Taken together, these observations indicate that intact tubules play pivotal roles in the disposal of AGEs including pentosidine into urine and that injured tubules fail in the in vivo clearance of pentosidine, leading to increased skin accumulation of pentosidine, the amount of which is detectable through SAF measurement.
Horie et al. reported that pentosidine was immunohistochemically detected in both glomeruli and tubules in individuals with T2D who had nephropathy and that pentosidine was detected in tubules but not glomeruli in individuals with T2D who did not have nephropathy [28]. Since almost all of our study subjects did not have macroalbuminuria, the lack of association between SAF values and uACR in our study might be due to the presence of only minor glomerular injury in the majority of the subjects.
These observations are in agreement with the results of our study showing that SAF is a simple and non-invasive tubular injury-specific biomarker in people with T2D.

Limitations

Nevertheless, our study is not without limitations, including a relatively small sample size and the inclusion of only people with T2D. Since the results are based on cross-sectional data from single measurements of SAF, albuminuria, and urinary L-FABP, a causal relationship between SAF and the development of tubular injury could not be shown in this study. Therefore, larger-scale and longitudinal studies are needed to elucidate this clinical question.

5. Conclusions

In conclusion, SAF was positively correlated with uL-FABP but not with uACR in subjects with T2D in our study. These results suggest that SAF can be used as a novel predictor for the development of tubular injury in people with T2D.

Supplementary Materials

The following supporting information can be downloaded at: https://www.mdpi.com/article/10.3390/biomedicines11113020/s1, Table S1: Multiple linear regression analysis for determinants (including eGFR but not Cr) of DKD biomarkers; Table S2: Multiple linear regression analysis including identified confounding factors (including eGFR but not Cr) and medications used for determinants of uL-FABPCR; Table S3: Clinical characteristics of subjects at baseline in the longitudinal study; Figure S1: Associations of SAF value with uL-FABPCR and log-transformed uL-FABPCR in sex subgroup; Figure S2: Associations of SAF value with uL-FABPCR and log-transformed uL-FABPCR in age subgroup; Figure S3: Associations of SAF value with uL-FABPCR and log-transformed uL-FABPCR in BMI subgroup; Figure S4: Associations of SAF value with uL-FABPCR and log-transformed uL-FABPCR in SGLT2i subgroup; Figure S5: Associations of SAF value with uL-FABPCR and log-transformed uL-FABPCR in duration of T2D subgroup.

Author Contributions

Conceptualization, K.-i.A.; methodology, H.Y., S.Y. (Saya Yasui), Y.K. and K.-i.A.; formal analysis, T.H. (Taiki Hori), S.Y. (Sumiko Yoshida), S.N. and K.-i.A.; data curation, M.H., T.H. (Tomoyo Hara), Y.M. and K.K.; writing—original draft preparation, H.Y. and K.-i.A.; writing—review and editing, T.H. (Takeshi Harada) and K.-i.A.; visualization, A.K.; supervision, M.A. and M.M.; project administration, T.O., T.Y. and I.E. All authors have read and agreed to the published version of the manuscript.

Funding

This work was supported by the Japan Society for the Promotion of Science (JSPS) KAKENHI Grant Number 22K08033.

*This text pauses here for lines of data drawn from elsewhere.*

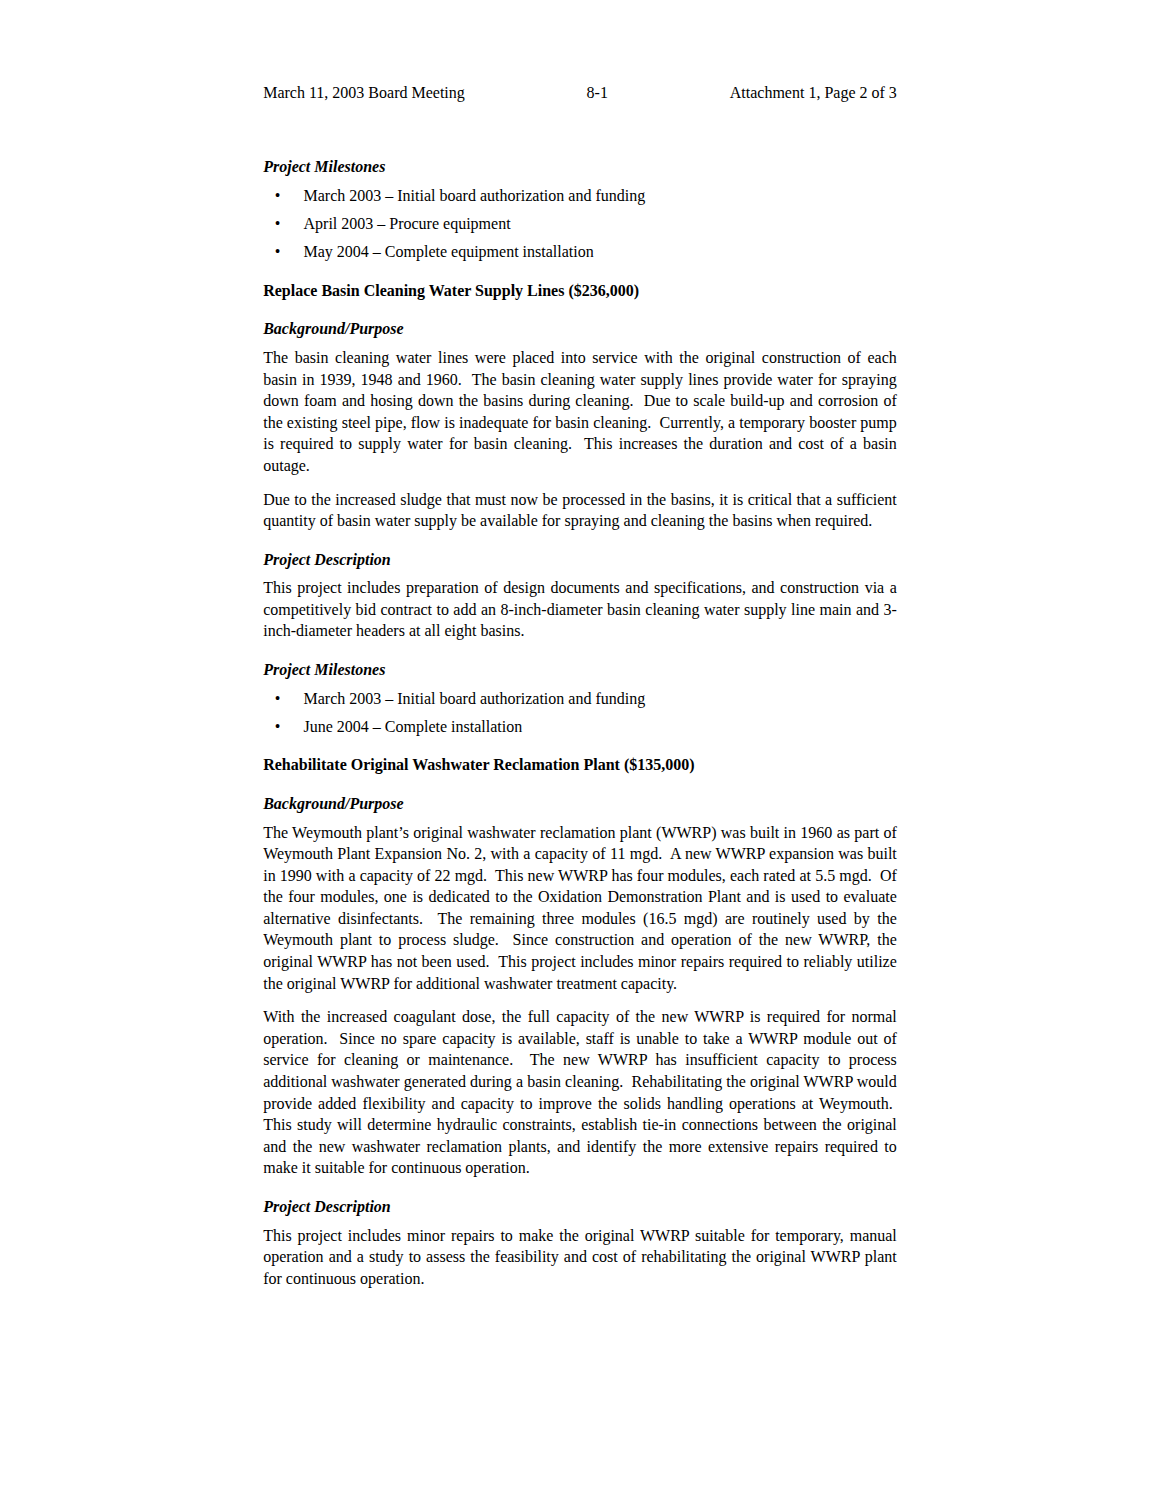March 11, 2003 Board Meeting
8-1
Attachment 1, Page 2 of 3
Project Milestones
March 2003 – Initial board authorization and funding
April 2003 – Procure equipment
May 2004 – Complete equipment installation
Replace Basin Cleaning Water Supply Lines ($236,000)
Background/Purpose
The basin cleaning water lines were placed into service with the original construction of each basin in 1939, 1948 and 1960. The basin cleaning water supply lines provide water for spraying down foam and hosing down the basins during cleaning. Due to scale build-up and corrosion of the existing steel pipe, flow is inadequate for basin cleaning. Currently, a temporary booster pump is required to supply water for basin cleaning. This increases the duration and cost of a basin outage.
Due to the increased sludge that must now be processed in the basins, it is critical that a sufficient quantity of basin water supply be available for spraying and cleaning the basins when required.
Project Description
This project includes preparation of design documents and specifications, and construction via a competitively bid contract to add an 8-inch-diameter basin cleaning water supply line main and 3-inch-diameter headers at all eight basins.
Project Milestones
March 2003 – Initial board authorization and funding
June 2004 – Complete installation
Rehabilitate Original Washwater Reclamation Plant ($135,000)
Background/Purpose
The Weymouth plant’s original washwater reclamation plant (WWRP) was built in 1960 as part of Weymouth Plant Expansion No. 2, with a capacity of 11 mgd. A new WWRP expansion was built in 1990 with a capacity of 22 mgd. This new WWRP has four modules, each rated at 5.5 mgd. Of the four modules, one is dedicated to the Oxidation Demonstration Plant and is used to evaluate alternative disinfectants. The remaining three modules (16.5 mgd) are routinely used by the Weymouth plant to process sludge. Since construction and operation of the new WWRP, the original WWRP has not been used. This project includes minor repairs required to reliably utilize the original WWRP for additional washwater treatment capacity.
With the increased coagulant dose, the full capacity of the new WWRP is required for normal operation. Since no spare capacity is available, staff is unable to take a WWRP module out of service for cleaning or maintenance. The new WWRP has insufficient capacity to process additional washwater generated during a basin cleaning. Rehabilitating the original WWRP would provide added flexibility and capacity to improve the solids handling operations at Weymouth. This study will determine hydraulic constraints, establish tie-in connections between the original and the new washwater reclamation plants, and identify the more extensive repairs required to make it suitable for continuous operation.
Project Description
This project includes minor repairs to make the original WWRP suitable for temporary, manual operation and a study to assess the feasibility and cost of rehabilitating the original WWRP plant for continuous operation.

Institutional Review Board Statement

This study was conducted in accordance with the Declaration of Helsinki and was approved by the Institutional Review Board of Anan Medical Center (approval date: 21 April 2020, approval number: 202019).

Informed Consent Statement

Prior informed consent was obtained from all of the participants in this study.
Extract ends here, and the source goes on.